How do you make a documentary when you’re interviewing documented liars?

The filmmaker behind PBS’ biography of former President George W. Bush had to convince himself that the liars weren’t lying to him. Including former Bush chief of staff Andy Card and former press secretary Ari Fleischer, who appeared before TV critics with Barak Goodman to promote the program.

Quite frankly, I couldn’t imagine writing a column quoting either Card or Fleischer. They lied to the American people about the reasons the United States went to war in Iraq. They lied about the evidence that Saddam Hussein’s regime had weapons of mass destruction. They lied repeatedly in defense of the lies proffered by everyone in the Bush administration, up to and including the president himself.

That’s not opinion, that’s fact.

(Photo courtesy of Rahoul Ghose/PBS) Barak Goodman, the writer/producer director of “George W. Bush,” former Bush chief of staff Andy Card and former Bush press secretary Ari Fleischer take questions from members of the Television Critics Association.

And I was having trouble understanding how Goodman could have included Card and Fleischer — and a number of other documented liars — in the two-part, four-hour “American Experience” documentary that airs Monday and Tuesday at 8 p.m. on PBS/Ch. 7.

“There’s a difference between deceit and self-deceit,” he told me after the news conference. “And I think that what this administration, with some exceptions, underwent was a process of self-delusion. Not that they set out to lie to the American people, they lied to themselves.”

Even if that’s true when it comes to nonexistent weapons of mass destruction and the war in Iraq — and his own documentary raises questions about that — it’s not like Fleischer stopped lying when he left the White House. He lied about the Hillary Clinton campaign spreading the false rumor that former President Barack Obama wasn’t born in the United States. He lied when he claimed he didn’t repeatedly lie in the run-up to the Iraq War. He lied about reports examining what happened, claiming they vindicated Bush — and himself. They didn’t.

But Goodman defended including Fleischer and Card in the documentary.

“The fact is, these were the guys who were there,” he told me — an excellent point. It’s also true that in every one of PBS’ extraordinarily good “American Experience” presidential portraits, supporters and subordinates who haven’t always told the truth have been interviewed.

(I shudder to think about the task faced by whoever eventually tackles the Donald Trump documentary for “American Experience.”)

Goodman tried to reassure me that he got the truth out of Card and Fleischer. “Believe me, when we talked to them, our antennae were up for spin and for deception and all of those things. I didn’t find that to be the case in the interviews they gave us,” he said.

It’s his documentary. That’s his judgment. But it’s deeply disturbing to see Fleischer given time in the documentary to claim he was, himself, in the dark about WMD without the context that he is, yes, a documented liar.

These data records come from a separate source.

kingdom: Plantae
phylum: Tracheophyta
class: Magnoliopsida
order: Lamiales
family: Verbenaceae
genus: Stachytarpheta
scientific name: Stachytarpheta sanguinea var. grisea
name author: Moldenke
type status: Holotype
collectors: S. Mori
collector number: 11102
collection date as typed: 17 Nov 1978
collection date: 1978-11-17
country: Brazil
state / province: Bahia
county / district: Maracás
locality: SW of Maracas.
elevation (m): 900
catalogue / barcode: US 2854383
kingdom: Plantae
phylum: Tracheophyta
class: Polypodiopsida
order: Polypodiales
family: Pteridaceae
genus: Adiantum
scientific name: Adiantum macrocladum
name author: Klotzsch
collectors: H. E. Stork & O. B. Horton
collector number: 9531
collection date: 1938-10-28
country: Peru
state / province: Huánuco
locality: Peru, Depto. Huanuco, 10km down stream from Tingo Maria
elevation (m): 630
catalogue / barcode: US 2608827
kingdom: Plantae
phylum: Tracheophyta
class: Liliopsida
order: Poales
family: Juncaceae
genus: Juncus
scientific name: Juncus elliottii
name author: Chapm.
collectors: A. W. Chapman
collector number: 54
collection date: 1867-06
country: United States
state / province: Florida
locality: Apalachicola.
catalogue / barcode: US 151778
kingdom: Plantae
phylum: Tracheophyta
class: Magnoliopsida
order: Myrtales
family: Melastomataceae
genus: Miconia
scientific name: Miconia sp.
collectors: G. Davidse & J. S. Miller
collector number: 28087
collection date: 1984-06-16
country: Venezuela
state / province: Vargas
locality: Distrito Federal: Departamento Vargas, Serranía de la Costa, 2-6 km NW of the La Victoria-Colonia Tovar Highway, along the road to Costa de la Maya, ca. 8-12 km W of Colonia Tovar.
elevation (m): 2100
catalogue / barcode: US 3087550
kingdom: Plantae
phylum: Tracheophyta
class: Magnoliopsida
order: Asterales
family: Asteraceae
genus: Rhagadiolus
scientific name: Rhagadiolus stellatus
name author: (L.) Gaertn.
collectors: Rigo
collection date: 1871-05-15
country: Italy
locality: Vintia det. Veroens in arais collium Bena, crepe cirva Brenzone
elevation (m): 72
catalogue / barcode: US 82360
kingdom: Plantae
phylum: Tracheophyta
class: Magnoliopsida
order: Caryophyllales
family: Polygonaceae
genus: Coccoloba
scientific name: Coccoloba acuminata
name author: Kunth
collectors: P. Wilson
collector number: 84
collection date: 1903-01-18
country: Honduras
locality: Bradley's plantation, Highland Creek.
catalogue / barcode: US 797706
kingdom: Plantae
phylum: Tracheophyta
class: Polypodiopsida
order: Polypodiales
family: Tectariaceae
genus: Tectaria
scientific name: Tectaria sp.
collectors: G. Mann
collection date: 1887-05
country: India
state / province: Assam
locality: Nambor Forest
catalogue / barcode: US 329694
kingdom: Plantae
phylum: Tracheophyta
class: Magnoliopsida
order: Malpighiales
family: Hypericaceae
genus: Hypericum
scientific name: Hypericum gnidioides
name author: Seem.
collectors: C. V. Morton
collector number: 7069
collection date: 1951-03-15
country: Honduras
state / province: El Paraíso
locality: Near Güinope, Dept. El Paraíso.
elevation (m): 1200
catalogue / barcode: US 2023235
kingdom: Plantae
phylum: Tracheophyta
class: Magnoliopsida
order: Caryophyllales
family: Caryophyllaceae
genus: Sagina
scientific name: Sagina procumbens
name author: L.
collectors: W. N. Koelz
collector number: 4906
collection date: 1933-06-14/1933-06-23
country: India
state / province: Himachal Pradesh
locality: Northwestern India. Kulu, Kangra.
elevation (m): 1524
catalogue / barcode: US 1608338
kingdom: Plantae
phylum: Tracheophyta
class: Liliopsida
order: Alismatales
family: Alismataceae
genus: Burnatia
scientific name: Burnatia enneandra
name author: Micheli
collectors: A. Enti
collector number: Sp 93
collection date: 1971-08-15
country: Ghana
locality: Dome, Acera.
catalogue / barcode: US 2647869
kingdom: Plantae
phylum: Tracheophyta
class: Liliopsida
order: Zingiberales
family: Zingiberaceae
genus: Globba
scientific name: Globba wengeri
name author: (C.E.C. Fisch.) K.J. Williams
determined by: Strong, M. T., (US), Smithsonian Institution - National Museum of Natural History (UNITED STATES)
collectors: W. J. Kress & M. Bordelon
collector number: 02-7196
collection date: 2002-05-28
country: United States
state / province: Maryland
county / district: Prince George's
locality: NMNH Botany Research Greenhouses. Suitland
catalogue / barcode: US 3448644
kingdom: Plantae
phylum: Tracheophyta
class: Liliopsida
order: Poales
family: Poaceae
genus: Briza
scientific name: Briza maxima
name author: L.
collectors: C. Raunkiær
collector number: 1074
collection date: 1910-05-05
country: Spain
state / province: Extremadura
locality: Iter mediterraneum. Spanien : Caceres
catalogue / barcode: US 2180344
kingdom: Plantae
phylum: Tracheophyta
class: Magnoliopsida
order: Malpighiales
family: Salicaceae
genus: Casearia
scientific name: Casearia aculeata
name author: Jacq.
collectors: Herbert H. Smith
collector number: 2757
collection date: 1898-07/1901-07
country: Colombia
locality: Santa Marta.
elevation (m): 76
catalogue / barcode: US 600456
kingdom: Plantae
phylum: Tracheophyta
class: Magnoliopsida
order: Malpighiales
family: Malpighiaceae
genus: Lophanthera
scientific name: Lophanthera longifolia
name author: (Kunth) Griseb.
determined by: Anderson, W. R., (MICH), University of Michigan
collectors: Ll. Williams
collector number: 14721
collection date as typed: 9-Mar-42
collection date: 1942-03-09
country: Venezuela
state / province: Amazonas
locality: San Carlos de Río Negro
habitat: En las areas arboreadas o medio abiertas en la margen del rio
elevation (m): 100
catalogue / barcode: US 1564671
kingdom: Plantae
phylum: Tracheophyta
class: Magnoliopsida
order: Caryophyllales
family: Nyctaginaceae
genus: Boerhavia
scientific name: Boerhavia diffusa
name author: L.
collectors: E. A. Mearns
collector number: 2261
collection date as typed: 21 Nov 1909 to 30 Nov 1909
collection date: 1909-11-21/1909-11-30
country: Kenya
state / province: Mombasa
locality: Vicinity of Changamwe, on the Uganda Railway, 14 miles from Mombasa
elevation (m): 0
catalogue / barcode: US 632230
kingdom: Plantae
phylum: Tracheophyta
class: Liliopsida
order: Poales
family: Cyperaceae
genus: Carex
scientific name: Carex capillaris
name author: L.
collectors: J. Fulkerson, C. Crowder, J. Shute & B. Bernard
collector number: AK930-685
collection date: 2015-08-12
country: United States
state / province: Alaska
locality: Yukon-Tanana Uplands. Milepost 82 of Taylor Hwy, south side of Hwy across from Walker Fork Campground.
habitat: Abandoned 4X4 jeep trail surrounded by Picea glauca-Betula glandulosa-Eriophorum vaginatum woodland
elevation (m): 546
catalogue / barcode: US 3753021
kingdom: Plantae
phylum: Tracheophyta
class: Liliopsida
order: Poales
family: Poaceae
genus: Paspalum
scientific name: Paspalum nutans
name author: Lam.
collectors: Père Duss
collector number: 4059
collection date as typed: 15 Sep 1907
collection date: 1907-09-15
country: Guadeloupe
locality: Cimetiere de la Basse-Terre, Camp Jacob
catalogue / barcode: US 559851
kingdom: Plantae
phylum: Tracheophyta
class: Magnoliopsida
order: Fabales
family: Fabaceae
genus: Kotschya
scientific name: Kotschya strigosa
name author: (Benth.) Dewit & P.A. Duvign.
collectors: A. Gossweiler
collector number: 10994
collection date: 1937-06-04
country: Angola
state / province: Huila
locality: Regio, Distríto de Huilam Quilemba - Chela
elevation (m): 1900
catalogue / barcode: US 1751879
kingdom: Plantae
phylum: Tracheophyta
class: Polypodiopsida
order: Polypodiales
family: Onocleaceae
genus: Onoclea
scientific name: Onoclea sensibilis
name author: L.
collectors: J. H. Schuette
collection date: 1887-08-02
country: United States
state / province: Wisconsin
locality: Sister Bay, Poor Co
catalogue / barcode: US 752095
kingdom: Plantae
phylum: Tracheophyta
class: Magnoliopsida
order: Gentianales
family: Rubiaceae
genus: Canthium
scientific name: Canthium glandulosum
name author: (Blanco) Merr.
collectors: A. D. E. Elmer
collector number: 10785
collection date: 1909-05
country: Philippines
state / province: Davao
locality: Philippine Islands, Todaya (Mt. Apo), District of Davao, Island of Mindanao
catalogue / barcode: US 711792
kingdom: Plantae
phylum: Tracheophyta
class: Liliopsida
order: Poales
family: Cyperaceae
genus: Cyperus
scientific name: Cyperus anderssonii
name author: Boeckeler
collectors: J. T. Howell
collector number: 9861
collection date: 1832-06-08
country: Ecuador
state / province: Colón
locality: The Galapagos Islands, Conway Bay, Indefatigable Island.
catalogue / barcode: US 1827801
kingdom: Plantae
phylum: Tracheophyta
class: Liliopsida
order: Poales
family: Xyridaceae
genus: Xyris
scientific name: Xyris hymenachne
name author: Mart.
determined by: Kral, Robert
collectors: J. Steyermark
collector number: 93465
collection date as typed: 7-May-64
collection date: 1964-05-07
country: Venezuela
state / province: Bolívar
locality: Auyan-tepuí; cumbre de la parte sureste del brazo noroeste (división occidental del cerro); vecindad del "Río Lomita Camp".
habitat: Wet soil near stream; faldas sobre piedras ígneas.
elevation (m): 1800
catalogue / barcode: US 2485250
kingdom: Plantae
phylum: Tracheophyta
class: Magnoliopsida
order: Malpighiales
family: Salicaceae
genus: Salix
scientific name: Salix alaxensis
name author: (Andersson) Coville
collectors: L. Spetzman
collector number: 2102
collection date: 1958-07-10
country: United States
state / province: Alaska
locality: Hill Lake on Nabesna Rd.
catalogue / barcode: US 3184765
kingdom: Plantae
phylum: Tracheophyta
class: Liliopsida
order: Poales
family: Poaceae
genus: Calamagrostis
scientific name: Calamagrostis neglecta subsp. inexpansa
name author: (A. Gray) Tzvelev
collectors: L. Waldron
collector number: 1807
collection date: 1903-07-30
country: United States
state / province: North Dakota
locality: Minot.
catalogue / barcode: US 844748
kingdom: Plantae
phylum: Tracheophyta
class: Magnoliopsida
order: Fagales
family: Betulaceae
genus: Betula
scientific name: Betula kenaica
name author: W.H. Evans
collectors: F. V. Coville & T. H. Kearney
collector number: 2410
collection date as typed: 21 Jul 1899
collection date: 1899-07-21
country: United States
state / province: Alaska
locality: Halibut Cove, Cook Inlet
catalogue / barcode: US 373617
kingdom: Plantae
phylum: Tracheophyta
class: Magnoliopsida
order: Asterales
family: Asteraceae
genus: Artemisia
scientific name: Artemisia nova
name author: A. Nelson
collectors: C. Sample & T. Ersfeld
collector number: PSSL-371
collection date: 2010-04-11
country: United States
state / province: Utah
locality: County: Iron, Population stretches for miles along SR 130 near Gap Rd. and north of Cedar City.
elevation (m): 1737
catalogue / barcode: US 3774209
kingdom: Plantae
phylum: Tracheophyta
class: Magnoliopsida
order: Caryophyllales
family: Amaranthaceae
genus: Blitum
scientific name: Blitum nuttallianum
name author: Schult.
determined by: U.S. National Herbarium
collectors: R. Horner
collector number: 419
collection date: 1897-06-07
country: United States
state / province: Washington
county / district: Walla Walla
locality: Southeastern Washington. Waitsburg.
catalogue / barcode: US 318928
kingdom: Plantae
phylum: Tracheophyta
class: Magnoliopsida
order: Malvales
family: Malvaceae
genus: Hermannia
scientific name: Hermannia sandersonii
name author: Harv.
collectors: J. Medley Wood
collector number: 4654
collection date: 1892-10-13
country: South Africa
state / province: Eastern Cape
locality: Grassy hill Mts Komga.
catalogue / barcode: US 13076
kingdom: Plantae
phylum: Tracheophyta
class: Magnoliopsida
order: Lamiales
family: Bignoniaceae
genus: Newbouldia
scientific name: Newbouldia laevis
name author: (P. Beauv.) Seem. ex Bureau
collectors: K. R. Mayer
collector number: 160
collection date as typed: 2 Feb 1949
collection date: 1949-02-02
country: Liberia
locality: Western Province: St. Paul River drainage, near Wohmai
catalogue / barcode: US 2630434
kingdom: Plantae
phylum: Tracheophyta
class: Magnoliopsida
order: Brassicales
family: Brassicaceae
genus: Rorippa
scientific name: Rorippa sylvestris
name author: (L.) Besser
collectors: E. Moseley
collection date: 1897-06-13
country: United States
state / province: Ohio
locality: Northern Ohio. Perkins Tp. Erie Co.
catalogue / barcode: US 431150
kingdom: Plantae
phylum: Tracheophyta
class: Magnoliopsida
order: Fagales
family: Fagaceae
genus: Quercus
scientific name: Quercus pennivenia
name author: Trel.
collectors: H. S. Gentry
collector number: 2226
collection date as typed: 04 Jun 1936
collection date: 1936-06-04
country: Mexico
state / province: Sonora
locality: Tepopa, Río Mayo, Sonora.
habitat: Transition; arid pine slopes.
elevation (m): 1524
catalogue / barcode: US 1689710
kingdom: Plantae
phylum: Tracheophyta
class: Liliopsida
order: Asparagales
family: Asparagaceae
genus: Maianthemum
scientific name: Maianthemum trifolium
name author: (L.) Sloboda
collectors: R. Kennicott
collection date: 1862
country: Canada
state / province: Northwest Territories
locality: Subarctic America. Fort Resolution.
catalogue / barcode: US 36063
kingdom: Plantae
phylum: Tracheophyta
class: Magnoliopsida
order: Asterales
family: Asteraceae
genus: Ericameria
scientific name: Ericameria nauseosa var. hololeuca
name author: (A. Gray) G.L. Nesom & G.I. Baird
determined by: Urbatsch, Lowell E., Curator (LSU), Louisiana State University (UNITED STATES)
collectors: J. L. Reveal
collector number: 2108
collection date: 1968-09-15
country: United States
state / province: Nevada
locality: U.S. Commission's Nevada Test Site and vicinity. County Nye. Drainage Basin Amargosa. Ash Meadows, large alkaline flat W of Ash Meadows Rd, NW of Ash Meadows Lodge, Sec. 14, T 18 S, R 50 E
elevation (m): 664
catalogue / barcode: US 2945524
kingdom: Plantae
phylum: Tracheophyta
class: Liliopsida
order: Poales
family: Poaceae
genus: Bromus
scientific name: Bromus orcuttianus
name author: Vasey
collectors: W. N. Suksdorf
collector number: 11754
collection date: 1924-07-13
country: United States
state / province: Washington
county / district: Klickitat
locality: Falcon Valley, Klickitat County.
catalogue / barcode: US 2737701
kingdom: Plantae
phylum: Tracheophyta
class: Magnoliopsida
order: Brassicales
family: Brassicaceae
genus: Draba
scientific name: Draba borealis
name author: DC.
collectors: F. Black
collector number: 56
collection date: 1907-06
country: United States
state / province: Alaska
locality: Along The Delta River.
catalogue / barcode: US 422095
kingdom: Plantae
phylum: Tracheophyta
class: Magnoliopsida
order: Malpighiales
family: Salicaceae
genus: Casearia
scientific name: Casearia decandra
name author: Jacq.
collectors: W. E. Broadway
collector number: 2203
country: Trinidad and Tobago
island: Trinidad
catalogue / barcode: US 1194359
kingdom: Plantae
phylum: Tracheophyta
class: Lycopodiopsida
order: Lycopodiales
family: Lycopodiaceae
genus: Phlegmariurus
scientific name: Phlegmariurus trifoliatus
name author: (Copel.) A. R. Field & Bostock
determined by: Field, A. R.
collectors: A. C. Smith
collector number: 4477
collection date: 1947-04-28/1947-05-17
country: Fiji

Goodman correctly pointed out that his documentary is “harder on” other members of the Bush administration, including former Vice President Dick Cheney. But he maintains that Fleischer, Card and other members of the administration “really believed what they were saying,” because he’s convinced that — despite their history of lying — they told him the truth.

“But why did they believe it?” Goodman said. “Why did they believe faulty intelligence? Why did they get that far? Those were the key questions for us to face. And I think that’s what our film does.

“And I think going back to look at that administration and what happened in the disastrous decision making that got us into a war in Iraq, it became much more complicated than simply — they were lying.”

That much is clearly true.

The “American Experience” documentary is by no means a whitewash. It’s not just Bush supporters extolling his virtues, it’s historians and journalists offering facts, and Bush detractors offering criticism. It doesn’t hesitate to show Bush at his best or at his worst. It doesn’t hesitate to point out the many lies told about Iraq, campaign opponents and more.

It’s worth watching — if you keep in mind that truth wasn’t necessarily at the top of the agenda for many former Bush administration officials who are interviewed.